- **Problem to solve**
Please render the text in the records below as a JSON list of strings, one string per line. Omit blank lines and leave out the pictures.

- **Data for review**
● ● ● ●
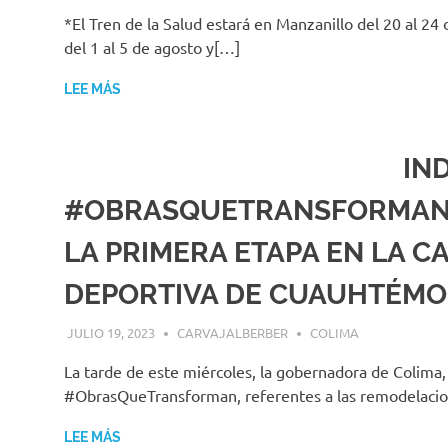
*El Tren de la Salud estará en Manzanillo del 20 al 24 
del 1 al 5 de agosto y[…]
LEE MÁS
IN
#OBRASQUETRANSFORMAN;
LA PRIMERA ETAPA EN LA C
DEPORTIVA DE CUAUHTÉM
JULIO 19, 2023
CARVAJALBERBER
COLIMA
La tarde de este miércoles, la gobernadora de Colima, 
#ObrasQueTransforman, referentes a las remodelacion
LEE MÁS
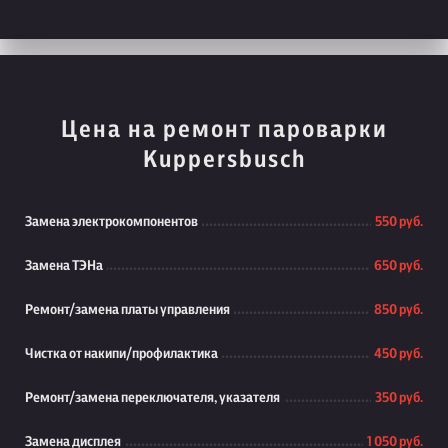
Цена на ремонт пароварки
Kuppersbusch
Замена электрокомпонентов
550 руб.
Замена ТЭНа
650 руб.
Ремонт/замена платы управления
850 руб.
Чистка от накипи/профилактика
450 руб.
Ремонт/замена переключателя, указателя
350 руб.
Замена дисплея
1 050 руб.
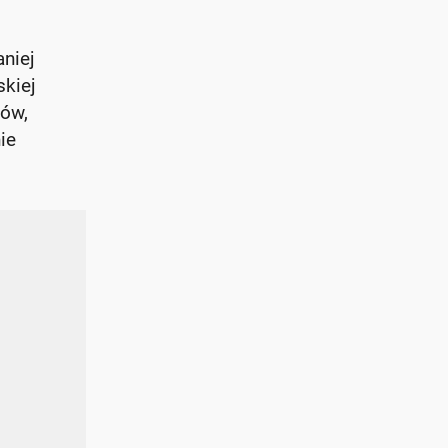
aniej
skiej
ców,
ie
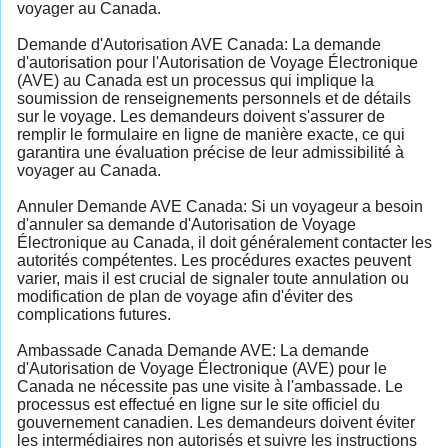
voyager au Canada.
Demande d'Autorisation AVE Canada: La demande
d'autorisation pour l'Autorisation de Voyage Électronique
(AVE) au Canada est un processus qui implique la
soumission de renseignements personnels et de détails
sur le voyage. Les demandeurs doivent s'assurer de
remplir le formulaire en ligne de manière exacte, ce qui
garantira une évaluation précise de leur admissibilité à
voyager au Canada.
Annuler Demande AVE Canada: Si un voyageur a besoin
d'annuler sa demande d'Autorisation de Voyage
Électronique au Canada, il doit généralement contacter les
autorités compétentes. Les procédures exactes peuvent
varier, mais il est crucial de signaler toute annulation ou
modification de plan de voyage afin d'éviter des
complications futures.
Ambassade Canada Demande AVE: La demande
d'Autorisation de Voyage Électronique (AVE) pour le
Canada ne nécessite pas une visite à l'ambassade. Le
processus est effectué en ligne sur le site officiel du
gouvernement canadien. Les demandeurs doivent éviter
les intermédiaires non autorisés et suivre les instructions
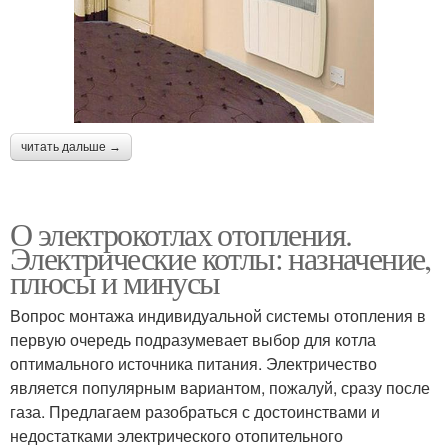
читать дальше →
О электрокотлах отопления.
Электрические котлы: назначение,
плюсы и минусы
Вопрос монтажа индивидуальной системы отопления в
первую очередь подразумевает выбор для котла
оптимального источника питания. Электричество
является популярным вариантом, пожалуй, сразу после
газа. Предлагаем разобраться с достоинствами и
недостатками электрического отопительного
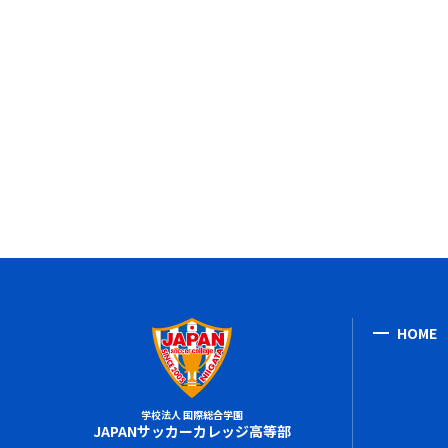
HOME
学校法人 国際総合学園
JAPANサッカーカレッジ高等部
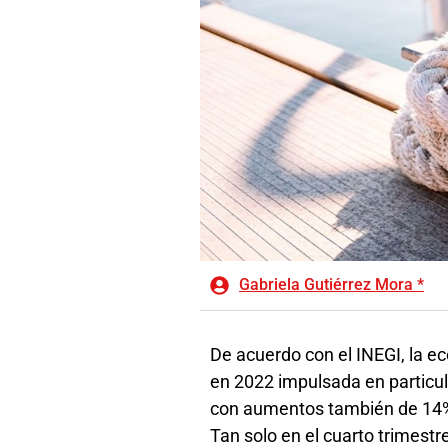
Gabriela Gutiérrez Mora *
De acuerdo con el INEGI, la e
en 2022 impulsada en particul
con aumentos también de 14% e
Tan solo en el cuarto trimestr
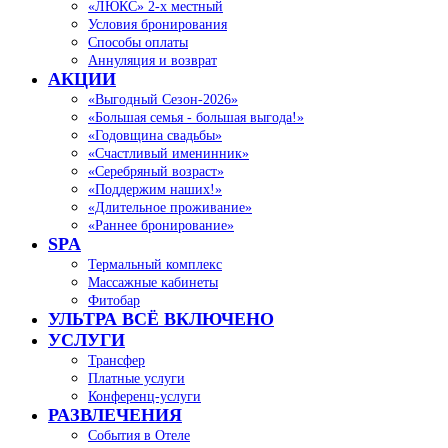
«ЛЮКС» 2-х местный
Условия бронирования
Способы оплаты
Аннуляция и возврат
АКЦИИ
«Выгодный Сезон-2026»
«Большая семья - большая выгода!»
«Годовщина свадьбы»
«Счастливый именинник»
«Серебряный возраст»
«Поддержим наших!»
«Длительное проживание»
«Раннее бронирование»
SPA
Термальный комплекс
Массажные кабинеты
Фитобар
УЛЬТРА ВСЁ ВКЛЮЧЕНО
УСЛУГИ
Трансфер
Платные услуги
Конференц-услуги
РАЗВЛЕЧЕНИЯ
События в Отеле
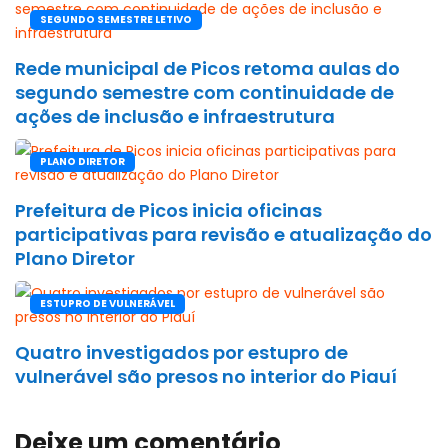
SEGUNDO SEMESTRE LETIVO
Rede municipal de Picos retoma aulas do
segundo semestre com continuidade de
ações de inclusão e infraestrutura
PLANO DIRETOR
Prefeitura de Picos inicia oficinas
participativas para revisão e atualização do
Plano Diretor
ESTUPRO DE VULNERÁVEL
Quatro investigados por estupro de
vulnerável são presos no interior do Piauí
Deixe um comentário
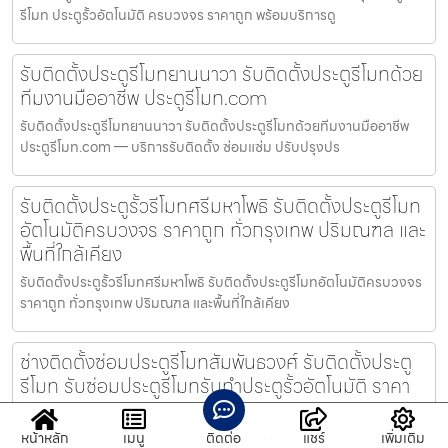
รีโมท ประตูรั้วอัตโนมัติ ครบวงจร ราคาถูก พร้อมบริการดู
รับติดตั้งประตูรีโมทยานนาวา รับติดตั้งประตูรีโมทด้วย
ทีมงานมืออาชีพ ประตูรีโมท.com
รับติดตั้งประตูรีโมทยานนาวา รับติดตั้งประตูรีโมทด้วยทีมงานมืออาชีพ
ประตูรีโมท.com — บริการรับติดตั้ง ซ่อมแซ่ม ปรับปรุงปร
รับติดตั้งประตูรั้วรีโมทศรีมหาโพธิ รับติดตั้งประตูรีโมท
อัตโนมัติครบวงจร ราคาถูก ทั่วกรุงเทพ ปริมณฑล และ
พื้นที่ใกล้เคียง
รับติดตั้งประตูรั้วรีโมทศรีมหาโพธิ รับติดตั้งประตูรีโมทอัตโนมัติครบวงจร
ราคาถูก ทั่วกรุงเทพ ปริมณฑล และพื้นที่ใกล้เคียง
ช่างติดตั้งซ่อมประตูรีโมทสัมพันธวงศ์ รับติดตั้งประตู
รีโมท รับซ่อมประตูรีโมทรับทำประตูรั้วอัตโนมัติ ราคา
ถูก
ช่างติดตั้งซ่อมประตูรีโมทสัมพันธวงศ์ บริการติดตั้งประตูรั้วรีโมทอัตโนมัติ
หน้าหลัก
เมนู
ติดต่อ
แชร์
เพิ่มเติม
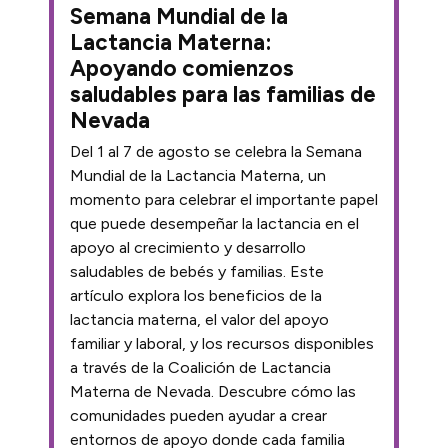
Semana Mundial de la
Lactancia Materna:
Apoyando comienzos
saludables para las familias de
Nevada
Del 1 al 7 de agosto se celebra la Semana
Mundial de la Lactancia Materna, un
momento para celebrar el importante papel
que puede desempeñar la lactancia en el
apoyo al crecimiento y desarrollo
saludables de bebés y familias. Este
artículo explora los beneficios de la
lactancia materna, el valor del apoyo
familiar y laboral, y los recursos disponibles
a través de la Coalición de Lactancia
Materna de Nevada. Descubre cómo las
comunidades pueden ayudar a crear
entornos de apoyo donde cada familia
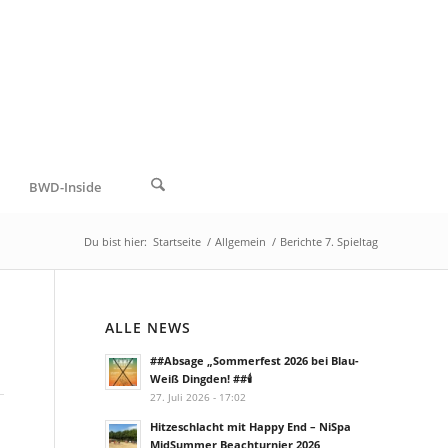
BWD-Inside
Du bist hier:
Startseite
/
Allgemein
/
Berichte 7. Spieltag
ALLE NEWS
##Absage „Sommerfest 2026 bei Blau-
Weiß Dingden! ##🕯️
27. Juli 2026 - 17:02
Hitzeschlacht mit Happy End – NiSpa
MidSummer Beachturnier 2026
● ● ● ●
- **Answer section**
[
  "*El Tren de la Salud estará en Manzanillo del 20 al 24 ",
  "del 1 al 5 de agosto y[…]",
  "LEE MÁS",
  "IN",
  "#OBRASQUETRANSFORMAN;",
  "LA PRIMERA ETAPA EN LA C",
  "DEPORTIVA DE CUAUHTÉM",
  "JULIO 19, 2023",
  "CARVAJALBERBER",
  "COLIMA",
  "La tarde de este miércoles, la gobernadora de Colima, ",
  "#ObrasQueTransforman, referentes a las remodelacion",
  "LEE MÁS",
  "Цена на ремонт пароварки",
  "Kuppersbusch",
  "Замена электрокомпонентов",
  "550 руб.",
  "Замена ТЭНа",
  "650 руб.",
  "Ремонт/замена платы управления",
  "850 руб.",
  "Чистка от накипи/профилактика",
  "450 руб.",
  "Ремонт/замена переключателя, указателя",
  "350 руб.",
  "Замена дисплея",
  "1 050 руб.",
  "aniej",
  "skiej",
  "ców,",
  "ie",
  "voyager au Canada.",
  "Demande d'Autorisation AVE Canada: La demande",
  "d'autorisation pour l'Autorisation de Voyage Électronique",
  "(AVE) au Canada est un processus qui implique la",
  "soumission de renseignements personnels et de détails",
  "sur le voyage. Les demandeurs doivent s'assurer de",
  "remplir le formulaire en ligne de manière exacte, ce qui",
  "garantira une évaluation précise de leur admissibilité à",
  "voyager au Canada.",
  "Annuler Demande AVE Canada: Si un voyageur a besoin",
  "d'annuler sa demande d'Autorisation de Voyage",
  "Électronique au Canada, il doit généralement contacter les",
  "autorités compétentes. Les procédures exactes peuvent",
  "varier, mais il est crucial de signaler toute annulation ou",
  "modification de plan de voyage afin d'éviter des",
  "complications futures.",
  "Ambassade Canada Demande AVE: La demande",
  "d'Autorisation de Voyage Électronique (AVE) pour le",
  "Canada ne nécessite pas une visite à l'ambassade. Le",
  "processus est effectué en ligne sur le site officiel du",
  "gouvernement canadien. Les demandeurs doivent éviter",
  "les intermédiaires non autorisés et suivre les instructions",
  "читать дальше →",
  "О электрокотлах отопления.",
  "Электрические котлы: назначение,",
  "плюсы и минусы",
  "Вопрос монтажа индивидуальной системы отопления в",
  "первую очередь подразумевает выбор для котла",
  "оптимального источника питания. Электричество",
  "является популярным вариантом, пожалуй, сразу после",
  "газа. Предлагаем разобраться с достоинствами и",
  "недостатками электрического отопительного",
  "HOME",
  "学校法人 国際総合学園",
  "JAPANサッカーカレッジ高等部",
  "Gabriela Gutiérrez Mora *",
  "De acuerdo con el INEGI, la e",
  "en 2022 impulsada en particul",
  "con aumentos también de 14% e",
  "Tan solo en el cuarto trimestr",
  "«ЛЮКС» 2-х местный",
  "Условия бронирования",
  "Способы оплаты",
  "Аннуляция и возврат",
  "АКЦИИ",
  "«Выгодный Сезон-2026»",
  "«Большая семья - большая выгода!»",
  "«Годовщина свадьбы»",
  "«Счастливый именинник»",
  "«Серебряный возраст»",
  "«Поддержим наших!»",
  "«Длительное проживание»",
  "«Раннее бронирование»",
  "SPA",
  "Термальный комплекс",
  "Массажные кабинеты",
  "Фитобар",
  "УЛЬТРА ВСЁ ВКЛЮЧЕНО",
  "УСЛУГИ",
  "Трансфер",
  "Платные услуги",
  "Конференц-услуги",
  "РАЗВЛЕЧЕНИЯ",
  "События в Отеле",
  "SEGUNDO SEMESTRE LETIVO",
  "Rede municipal de Picos retoma aulas do",
  "segundo semestre com continuidade de",
  "ações de inclusão e infraestrutura",
  "PLANO DIRETOR",
  "Prefeitura de Picos inicia oficinas",
  "participativas para revisão e atualização do",
  "Plano Diretor",
  "ESTUPRO DE VULNERÁVEL",
  "Quatro investigados por estupro de",
  "vulnerável são presos no interior do Piauí",
  "Deixe um comentário",
  "รีโมท ประตูรั้วอัตโนมัติ ครบวงจร ราคาถูก พร้อมบริการดู",
  "รับติดตั้งประตูรีโมทยานนาวา รับติดตั้งประตูรีโมทด้วย",
  "ทีมงานมืออาชีพ ประตูรีโมท.com",
  "รับติดตั้งประตูรีโมทยานนาวา รับติดตั้งประตูรีโมทด้วยทีมงานมืออาชีพ",
  "ประตูรีโมท.com — บริการรับติดตั้ง ซ่อมแซ่ม ปรับปรุงปร",
  "รับติดตั้งประตูรั้วรีโมทศรีมหาโพธิ รับติดตั้งประตูรีโมท",
  "อัตโนมัติครบวงจร ราคาถูก ทั่วกรุงเทพ ปริมณฑล และ",
  "พื้นที่ใกล้เคียง",
  "รับติดตั้งประตูรั้วรีโมทศรีมหาโพธิ รับติดตั้งประตูรีโมทอัตโนมัติครบวงจร",
  "ราคาถูก ทั่วกรุงเทพ ปริมณฑล และพื้นที่ใกล้เคียง",
  "ช่างติดตั้งซ่อมประตูรีโมทสัมพันธวงศ์ รับติดตั้งประตู",
  "รีโมท รับซ่อมประตูรีโมทรับทำประตูรั้วอัตโนมัติ ราคา",
  "ถูก",
  "ช่างติดตั้งซ่อมประตูรีโมทสัมพันธวงศ์ บริการติดตั้งประตูรั้วรีโมทอัตโนมัติ",
  "หน้าหลัก",
  "เมนู",
  "ติดต่อ",
  "แชร์",
  "เพิ่มเติม",
  "Semana Mundial de la",
  "Lactancia Materna:",
  "Apoyando comienzos",
  "saludables para las familias de",
  "Nevada",
  "Del 1 al 7 de agosto se celebra la Semana",
  "Mundial de la Lactancia Materna, un",
  "momento para celebrar el importante papel",
  "que puede desempeñar la lactancia en el",
  "apoyo al crecimiento y desarrollo",
  "saludables de bebés y familias. Este",
  "artículo explora los beneficios de la",
  "lactancia materna, el valor del apoyo",
  "familiar y laboral, y los recursos disponibles",
  "a través de la Coalición de Lactancia",
  "Materna de Nevada. Descubre cómo las",
  "comunidades pueden ayudar a crear",
  "entornos de apoyo donde cada familia",
  "BWD-Inside",
  "Du bist hier:",
  "Startseite",
  "/",
  "Allgemein",
  "/",
  "Berichte 7. Spieltag",
  "ALLE NEWS",
  "##Absage „Sommerfest 2026 bei Blau-",
  "Weiß Dingden! ##🕯️",
  "27. Juli 2026 - 17:02",
  "Hitzeschlacht mit Happy End – NiSpa",
  "MidSummer Beachturnier 2026"
]